Donc, avant de vous livrer mes photos, il me faut chercher l’identification précise de la bestiole et franchement si c’est assez simple pour certaines (coléoptères, lépidoptères…) dont l’aspect visuel a peu de variantes, c’est, à mon goût, plus difficile avec les libellules. En langue française, le terme de libellule est en général employé au sens large pour désigner les odonates, qui regroupent deux sous-ordres : les demoiselles (Zygoptera) et les libellules stricto sensu (Anisoptera). Par ailleurs, c’est dans ce dernier que ce trouve la famille des Libellulidae et on compte plus de 1 000 espèces de libellules appartenant à cette grande famille !

Par exemple, à quelle espèce appartient cet odonate ?

####################

-- Consigne --
Recopiez mot pour mot l'intégralité du texte sur les libellules.

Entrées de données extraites
####################

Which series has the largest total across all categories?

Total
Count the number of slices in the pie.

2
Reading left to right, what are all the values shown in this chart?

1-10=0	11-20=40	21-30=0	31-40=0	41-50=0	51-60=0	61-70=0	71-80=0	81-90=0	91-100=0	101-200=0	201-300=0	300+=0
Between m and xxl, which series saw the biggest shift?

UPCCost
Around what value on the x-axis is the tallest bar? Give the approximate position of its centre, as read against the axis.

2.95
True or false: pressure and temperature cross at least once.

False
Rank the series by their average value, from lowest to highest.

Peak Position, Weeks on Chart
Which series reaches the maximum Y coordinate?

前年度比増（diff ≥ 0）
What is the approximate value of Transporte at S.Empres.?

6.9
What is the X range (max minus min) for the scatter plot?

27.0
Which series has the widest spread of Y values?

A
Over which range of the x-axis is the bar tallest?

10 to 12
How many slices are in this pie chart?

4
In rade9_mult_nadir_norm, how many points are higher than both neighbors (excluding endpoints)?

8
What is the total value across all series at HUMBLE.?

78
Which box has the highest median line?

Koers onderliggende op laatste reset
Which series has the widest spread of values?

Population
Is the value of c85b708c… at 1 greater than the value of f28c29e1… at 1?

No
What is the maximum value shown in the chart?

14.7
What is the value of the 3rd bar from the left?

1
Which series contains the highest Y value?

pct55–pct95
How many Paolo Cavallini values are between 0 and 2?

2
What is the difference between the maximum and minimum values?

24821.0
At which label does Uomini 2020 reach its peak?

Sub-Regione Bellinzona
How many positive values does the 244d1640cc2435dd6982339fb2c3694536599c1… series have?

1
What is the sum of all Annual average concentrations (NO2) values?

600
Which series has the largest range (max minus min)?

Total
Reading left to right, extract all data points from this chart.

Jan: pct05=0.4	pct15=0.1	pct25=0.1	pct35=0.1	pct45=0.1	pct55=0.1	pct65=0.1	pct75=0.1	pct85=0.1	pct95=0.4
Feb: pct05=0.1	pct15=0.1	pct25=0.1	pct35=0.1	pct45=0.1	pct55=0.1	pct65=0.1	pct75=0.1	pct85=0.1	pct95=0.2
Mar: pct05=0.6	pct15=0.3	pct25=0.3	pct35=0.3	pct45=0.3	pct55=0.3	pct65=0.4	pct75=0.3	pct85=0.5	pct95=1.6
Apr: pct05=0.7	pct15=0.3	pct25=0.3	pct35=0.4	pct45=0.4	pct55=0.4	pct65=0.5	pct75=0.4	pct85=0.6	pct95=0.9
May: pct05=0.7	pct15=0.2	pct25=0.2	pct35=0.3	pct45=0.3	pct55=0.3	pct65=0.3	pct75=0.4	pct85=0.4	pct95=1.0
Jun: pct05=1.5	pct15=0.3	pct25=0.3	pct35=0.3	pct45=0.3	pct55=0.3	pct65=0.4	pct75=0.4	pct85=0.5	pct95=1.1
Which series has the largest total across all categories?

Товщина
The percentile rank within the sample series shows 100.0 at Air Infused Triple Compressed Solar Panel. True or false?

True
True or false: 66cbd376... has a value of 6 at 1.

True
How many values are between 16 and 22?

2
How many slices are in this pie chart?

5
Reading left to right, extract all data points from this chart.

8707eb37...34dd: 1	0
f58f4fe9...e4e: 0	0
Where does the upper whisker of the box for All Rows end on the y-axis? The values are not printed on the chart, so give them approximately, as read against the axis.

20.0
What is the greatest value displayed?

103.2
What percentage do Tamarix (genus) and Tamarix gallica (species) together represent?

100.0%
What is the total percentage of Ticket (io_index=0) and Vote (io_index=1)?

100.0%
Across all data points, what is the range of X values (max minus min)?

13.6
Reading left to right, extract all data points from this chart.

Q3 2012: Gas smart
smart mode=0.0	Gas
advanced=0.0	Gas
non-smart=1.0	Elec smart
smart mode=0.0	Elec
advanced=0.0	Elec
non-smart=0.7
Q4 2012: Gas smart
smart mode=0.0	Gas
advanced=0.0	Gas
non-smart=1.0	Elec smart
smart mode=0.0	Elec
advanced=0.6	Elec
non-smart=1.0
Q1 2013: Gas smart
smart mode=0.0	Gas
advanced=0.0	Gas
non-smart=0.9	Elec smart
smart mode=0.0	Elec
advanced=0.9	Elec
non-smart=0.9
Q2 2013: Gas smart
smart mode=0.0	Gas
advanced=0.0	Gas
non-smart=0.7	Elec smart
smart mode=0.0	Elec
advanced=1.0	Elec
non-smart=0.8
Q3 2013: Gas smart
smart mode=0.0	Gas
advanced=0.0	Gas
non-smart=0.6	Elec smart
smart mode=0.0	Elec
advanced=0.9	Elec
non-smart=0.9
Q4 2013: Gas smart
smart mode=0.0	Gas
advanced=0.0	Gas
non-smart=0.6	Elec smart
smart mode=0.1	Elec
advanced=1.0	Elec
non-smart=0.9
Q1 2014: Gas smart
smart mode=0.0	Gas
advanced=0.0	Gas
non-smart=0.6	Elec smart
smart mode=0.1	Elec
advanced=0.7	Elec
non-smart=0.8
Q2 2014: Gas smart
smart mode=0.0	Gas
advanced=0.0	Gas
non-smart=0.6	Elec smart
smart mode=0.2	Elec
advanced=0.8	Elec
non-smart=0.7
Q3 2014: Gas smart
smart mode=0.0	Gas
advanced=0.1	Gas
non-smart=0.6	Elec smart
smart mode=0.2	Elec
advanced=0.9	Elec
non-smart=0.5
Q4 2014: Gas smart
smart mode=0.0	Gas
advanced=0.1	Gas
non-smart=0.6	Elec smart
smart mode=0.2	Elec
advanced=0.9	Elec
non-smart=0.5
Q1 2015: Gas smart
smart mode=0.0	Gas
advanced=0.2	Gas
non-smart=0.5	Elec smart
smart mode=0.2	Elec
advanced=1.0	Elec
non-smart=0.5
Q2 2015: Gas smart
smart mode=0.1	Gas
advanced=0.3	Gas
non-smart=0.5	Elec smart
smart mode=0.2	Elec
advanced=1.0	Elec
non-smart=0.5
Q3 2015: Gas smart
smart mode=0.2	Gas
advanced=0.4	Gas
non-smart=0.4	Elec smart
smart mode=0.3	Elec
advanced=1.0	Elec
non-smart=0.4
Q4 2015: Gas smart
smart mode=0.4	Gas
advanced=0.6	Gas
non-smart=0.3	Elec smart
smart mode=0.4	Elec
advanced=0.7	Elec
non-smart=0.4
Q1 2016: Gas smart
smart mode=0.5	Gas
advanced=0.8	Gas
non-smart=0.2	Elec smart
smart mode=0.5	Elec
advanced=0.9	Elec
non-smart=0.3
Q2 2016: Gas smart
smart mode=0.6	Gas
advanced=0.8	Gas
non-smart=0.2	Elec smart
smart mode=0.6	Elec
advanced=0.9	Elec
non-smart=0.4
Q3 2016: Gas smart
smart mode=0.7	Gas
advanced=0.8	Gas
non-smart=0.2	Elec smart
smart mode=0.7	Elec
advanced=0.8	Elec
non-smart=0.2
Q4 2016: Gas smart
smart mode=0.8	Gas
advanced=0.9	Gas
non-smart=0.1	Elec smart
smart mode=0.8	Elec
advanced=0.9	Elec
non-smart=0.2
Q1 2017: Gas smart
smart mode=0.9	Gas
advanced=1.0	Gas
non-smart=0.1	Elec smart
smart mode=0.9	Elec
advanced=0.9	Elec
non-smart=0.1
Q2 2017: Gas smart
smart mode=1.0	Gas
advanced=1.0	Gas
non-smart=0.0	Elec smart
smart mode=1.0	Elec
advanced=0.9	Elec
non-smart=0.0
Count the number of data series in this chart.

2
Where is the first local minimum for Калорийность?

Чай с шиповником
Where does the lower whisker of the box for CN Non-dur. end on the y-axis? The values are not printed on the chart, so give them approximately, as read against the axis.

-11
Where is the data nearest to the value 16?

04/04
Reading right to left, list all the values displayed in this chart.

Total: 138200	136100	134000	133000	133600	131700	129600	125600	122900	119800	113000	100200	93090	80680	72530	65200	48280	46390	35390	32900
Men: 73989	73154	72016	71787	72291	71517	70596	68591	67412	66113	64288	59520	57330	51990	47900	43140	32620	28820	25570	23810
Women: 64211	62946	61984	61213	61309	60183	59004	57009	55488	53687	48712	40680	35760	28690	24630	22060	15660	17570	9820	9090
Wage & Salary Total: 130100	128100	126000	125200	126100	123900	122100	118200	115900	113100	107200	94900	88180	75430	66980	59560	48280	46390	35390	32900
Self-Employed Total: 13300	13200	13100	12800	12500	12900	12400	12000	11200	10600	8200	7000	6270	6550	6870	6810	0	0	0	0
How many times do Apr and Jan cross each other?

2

####################

-- Solution détaillée --
Donc, avant de vous livrer mes photos, il me faut chercher l’identification précise de la bestiole et franchement si c’est assez simple pour certaines (coléoptères, lépidoptères…) dont l’aspect visuel a peu de variantes, c’est, à mon goût, plus difficile avec les libellules. En langue française, le terme de libellule est en général employé au sens large pour désigner les odonates, qui regroupent deux sous-ordres : les demoiselles (Zygoptera) et les libellules stricto sensu (Anisoptera). Par ailleurs, c’est dans ce dernier que ce trouve la famille des Libellulidae et on compte plus de 1 000 espèces de libellules appartenant à cette grande famille !

Par exemple, à quelle espèce appartient cet odonate ?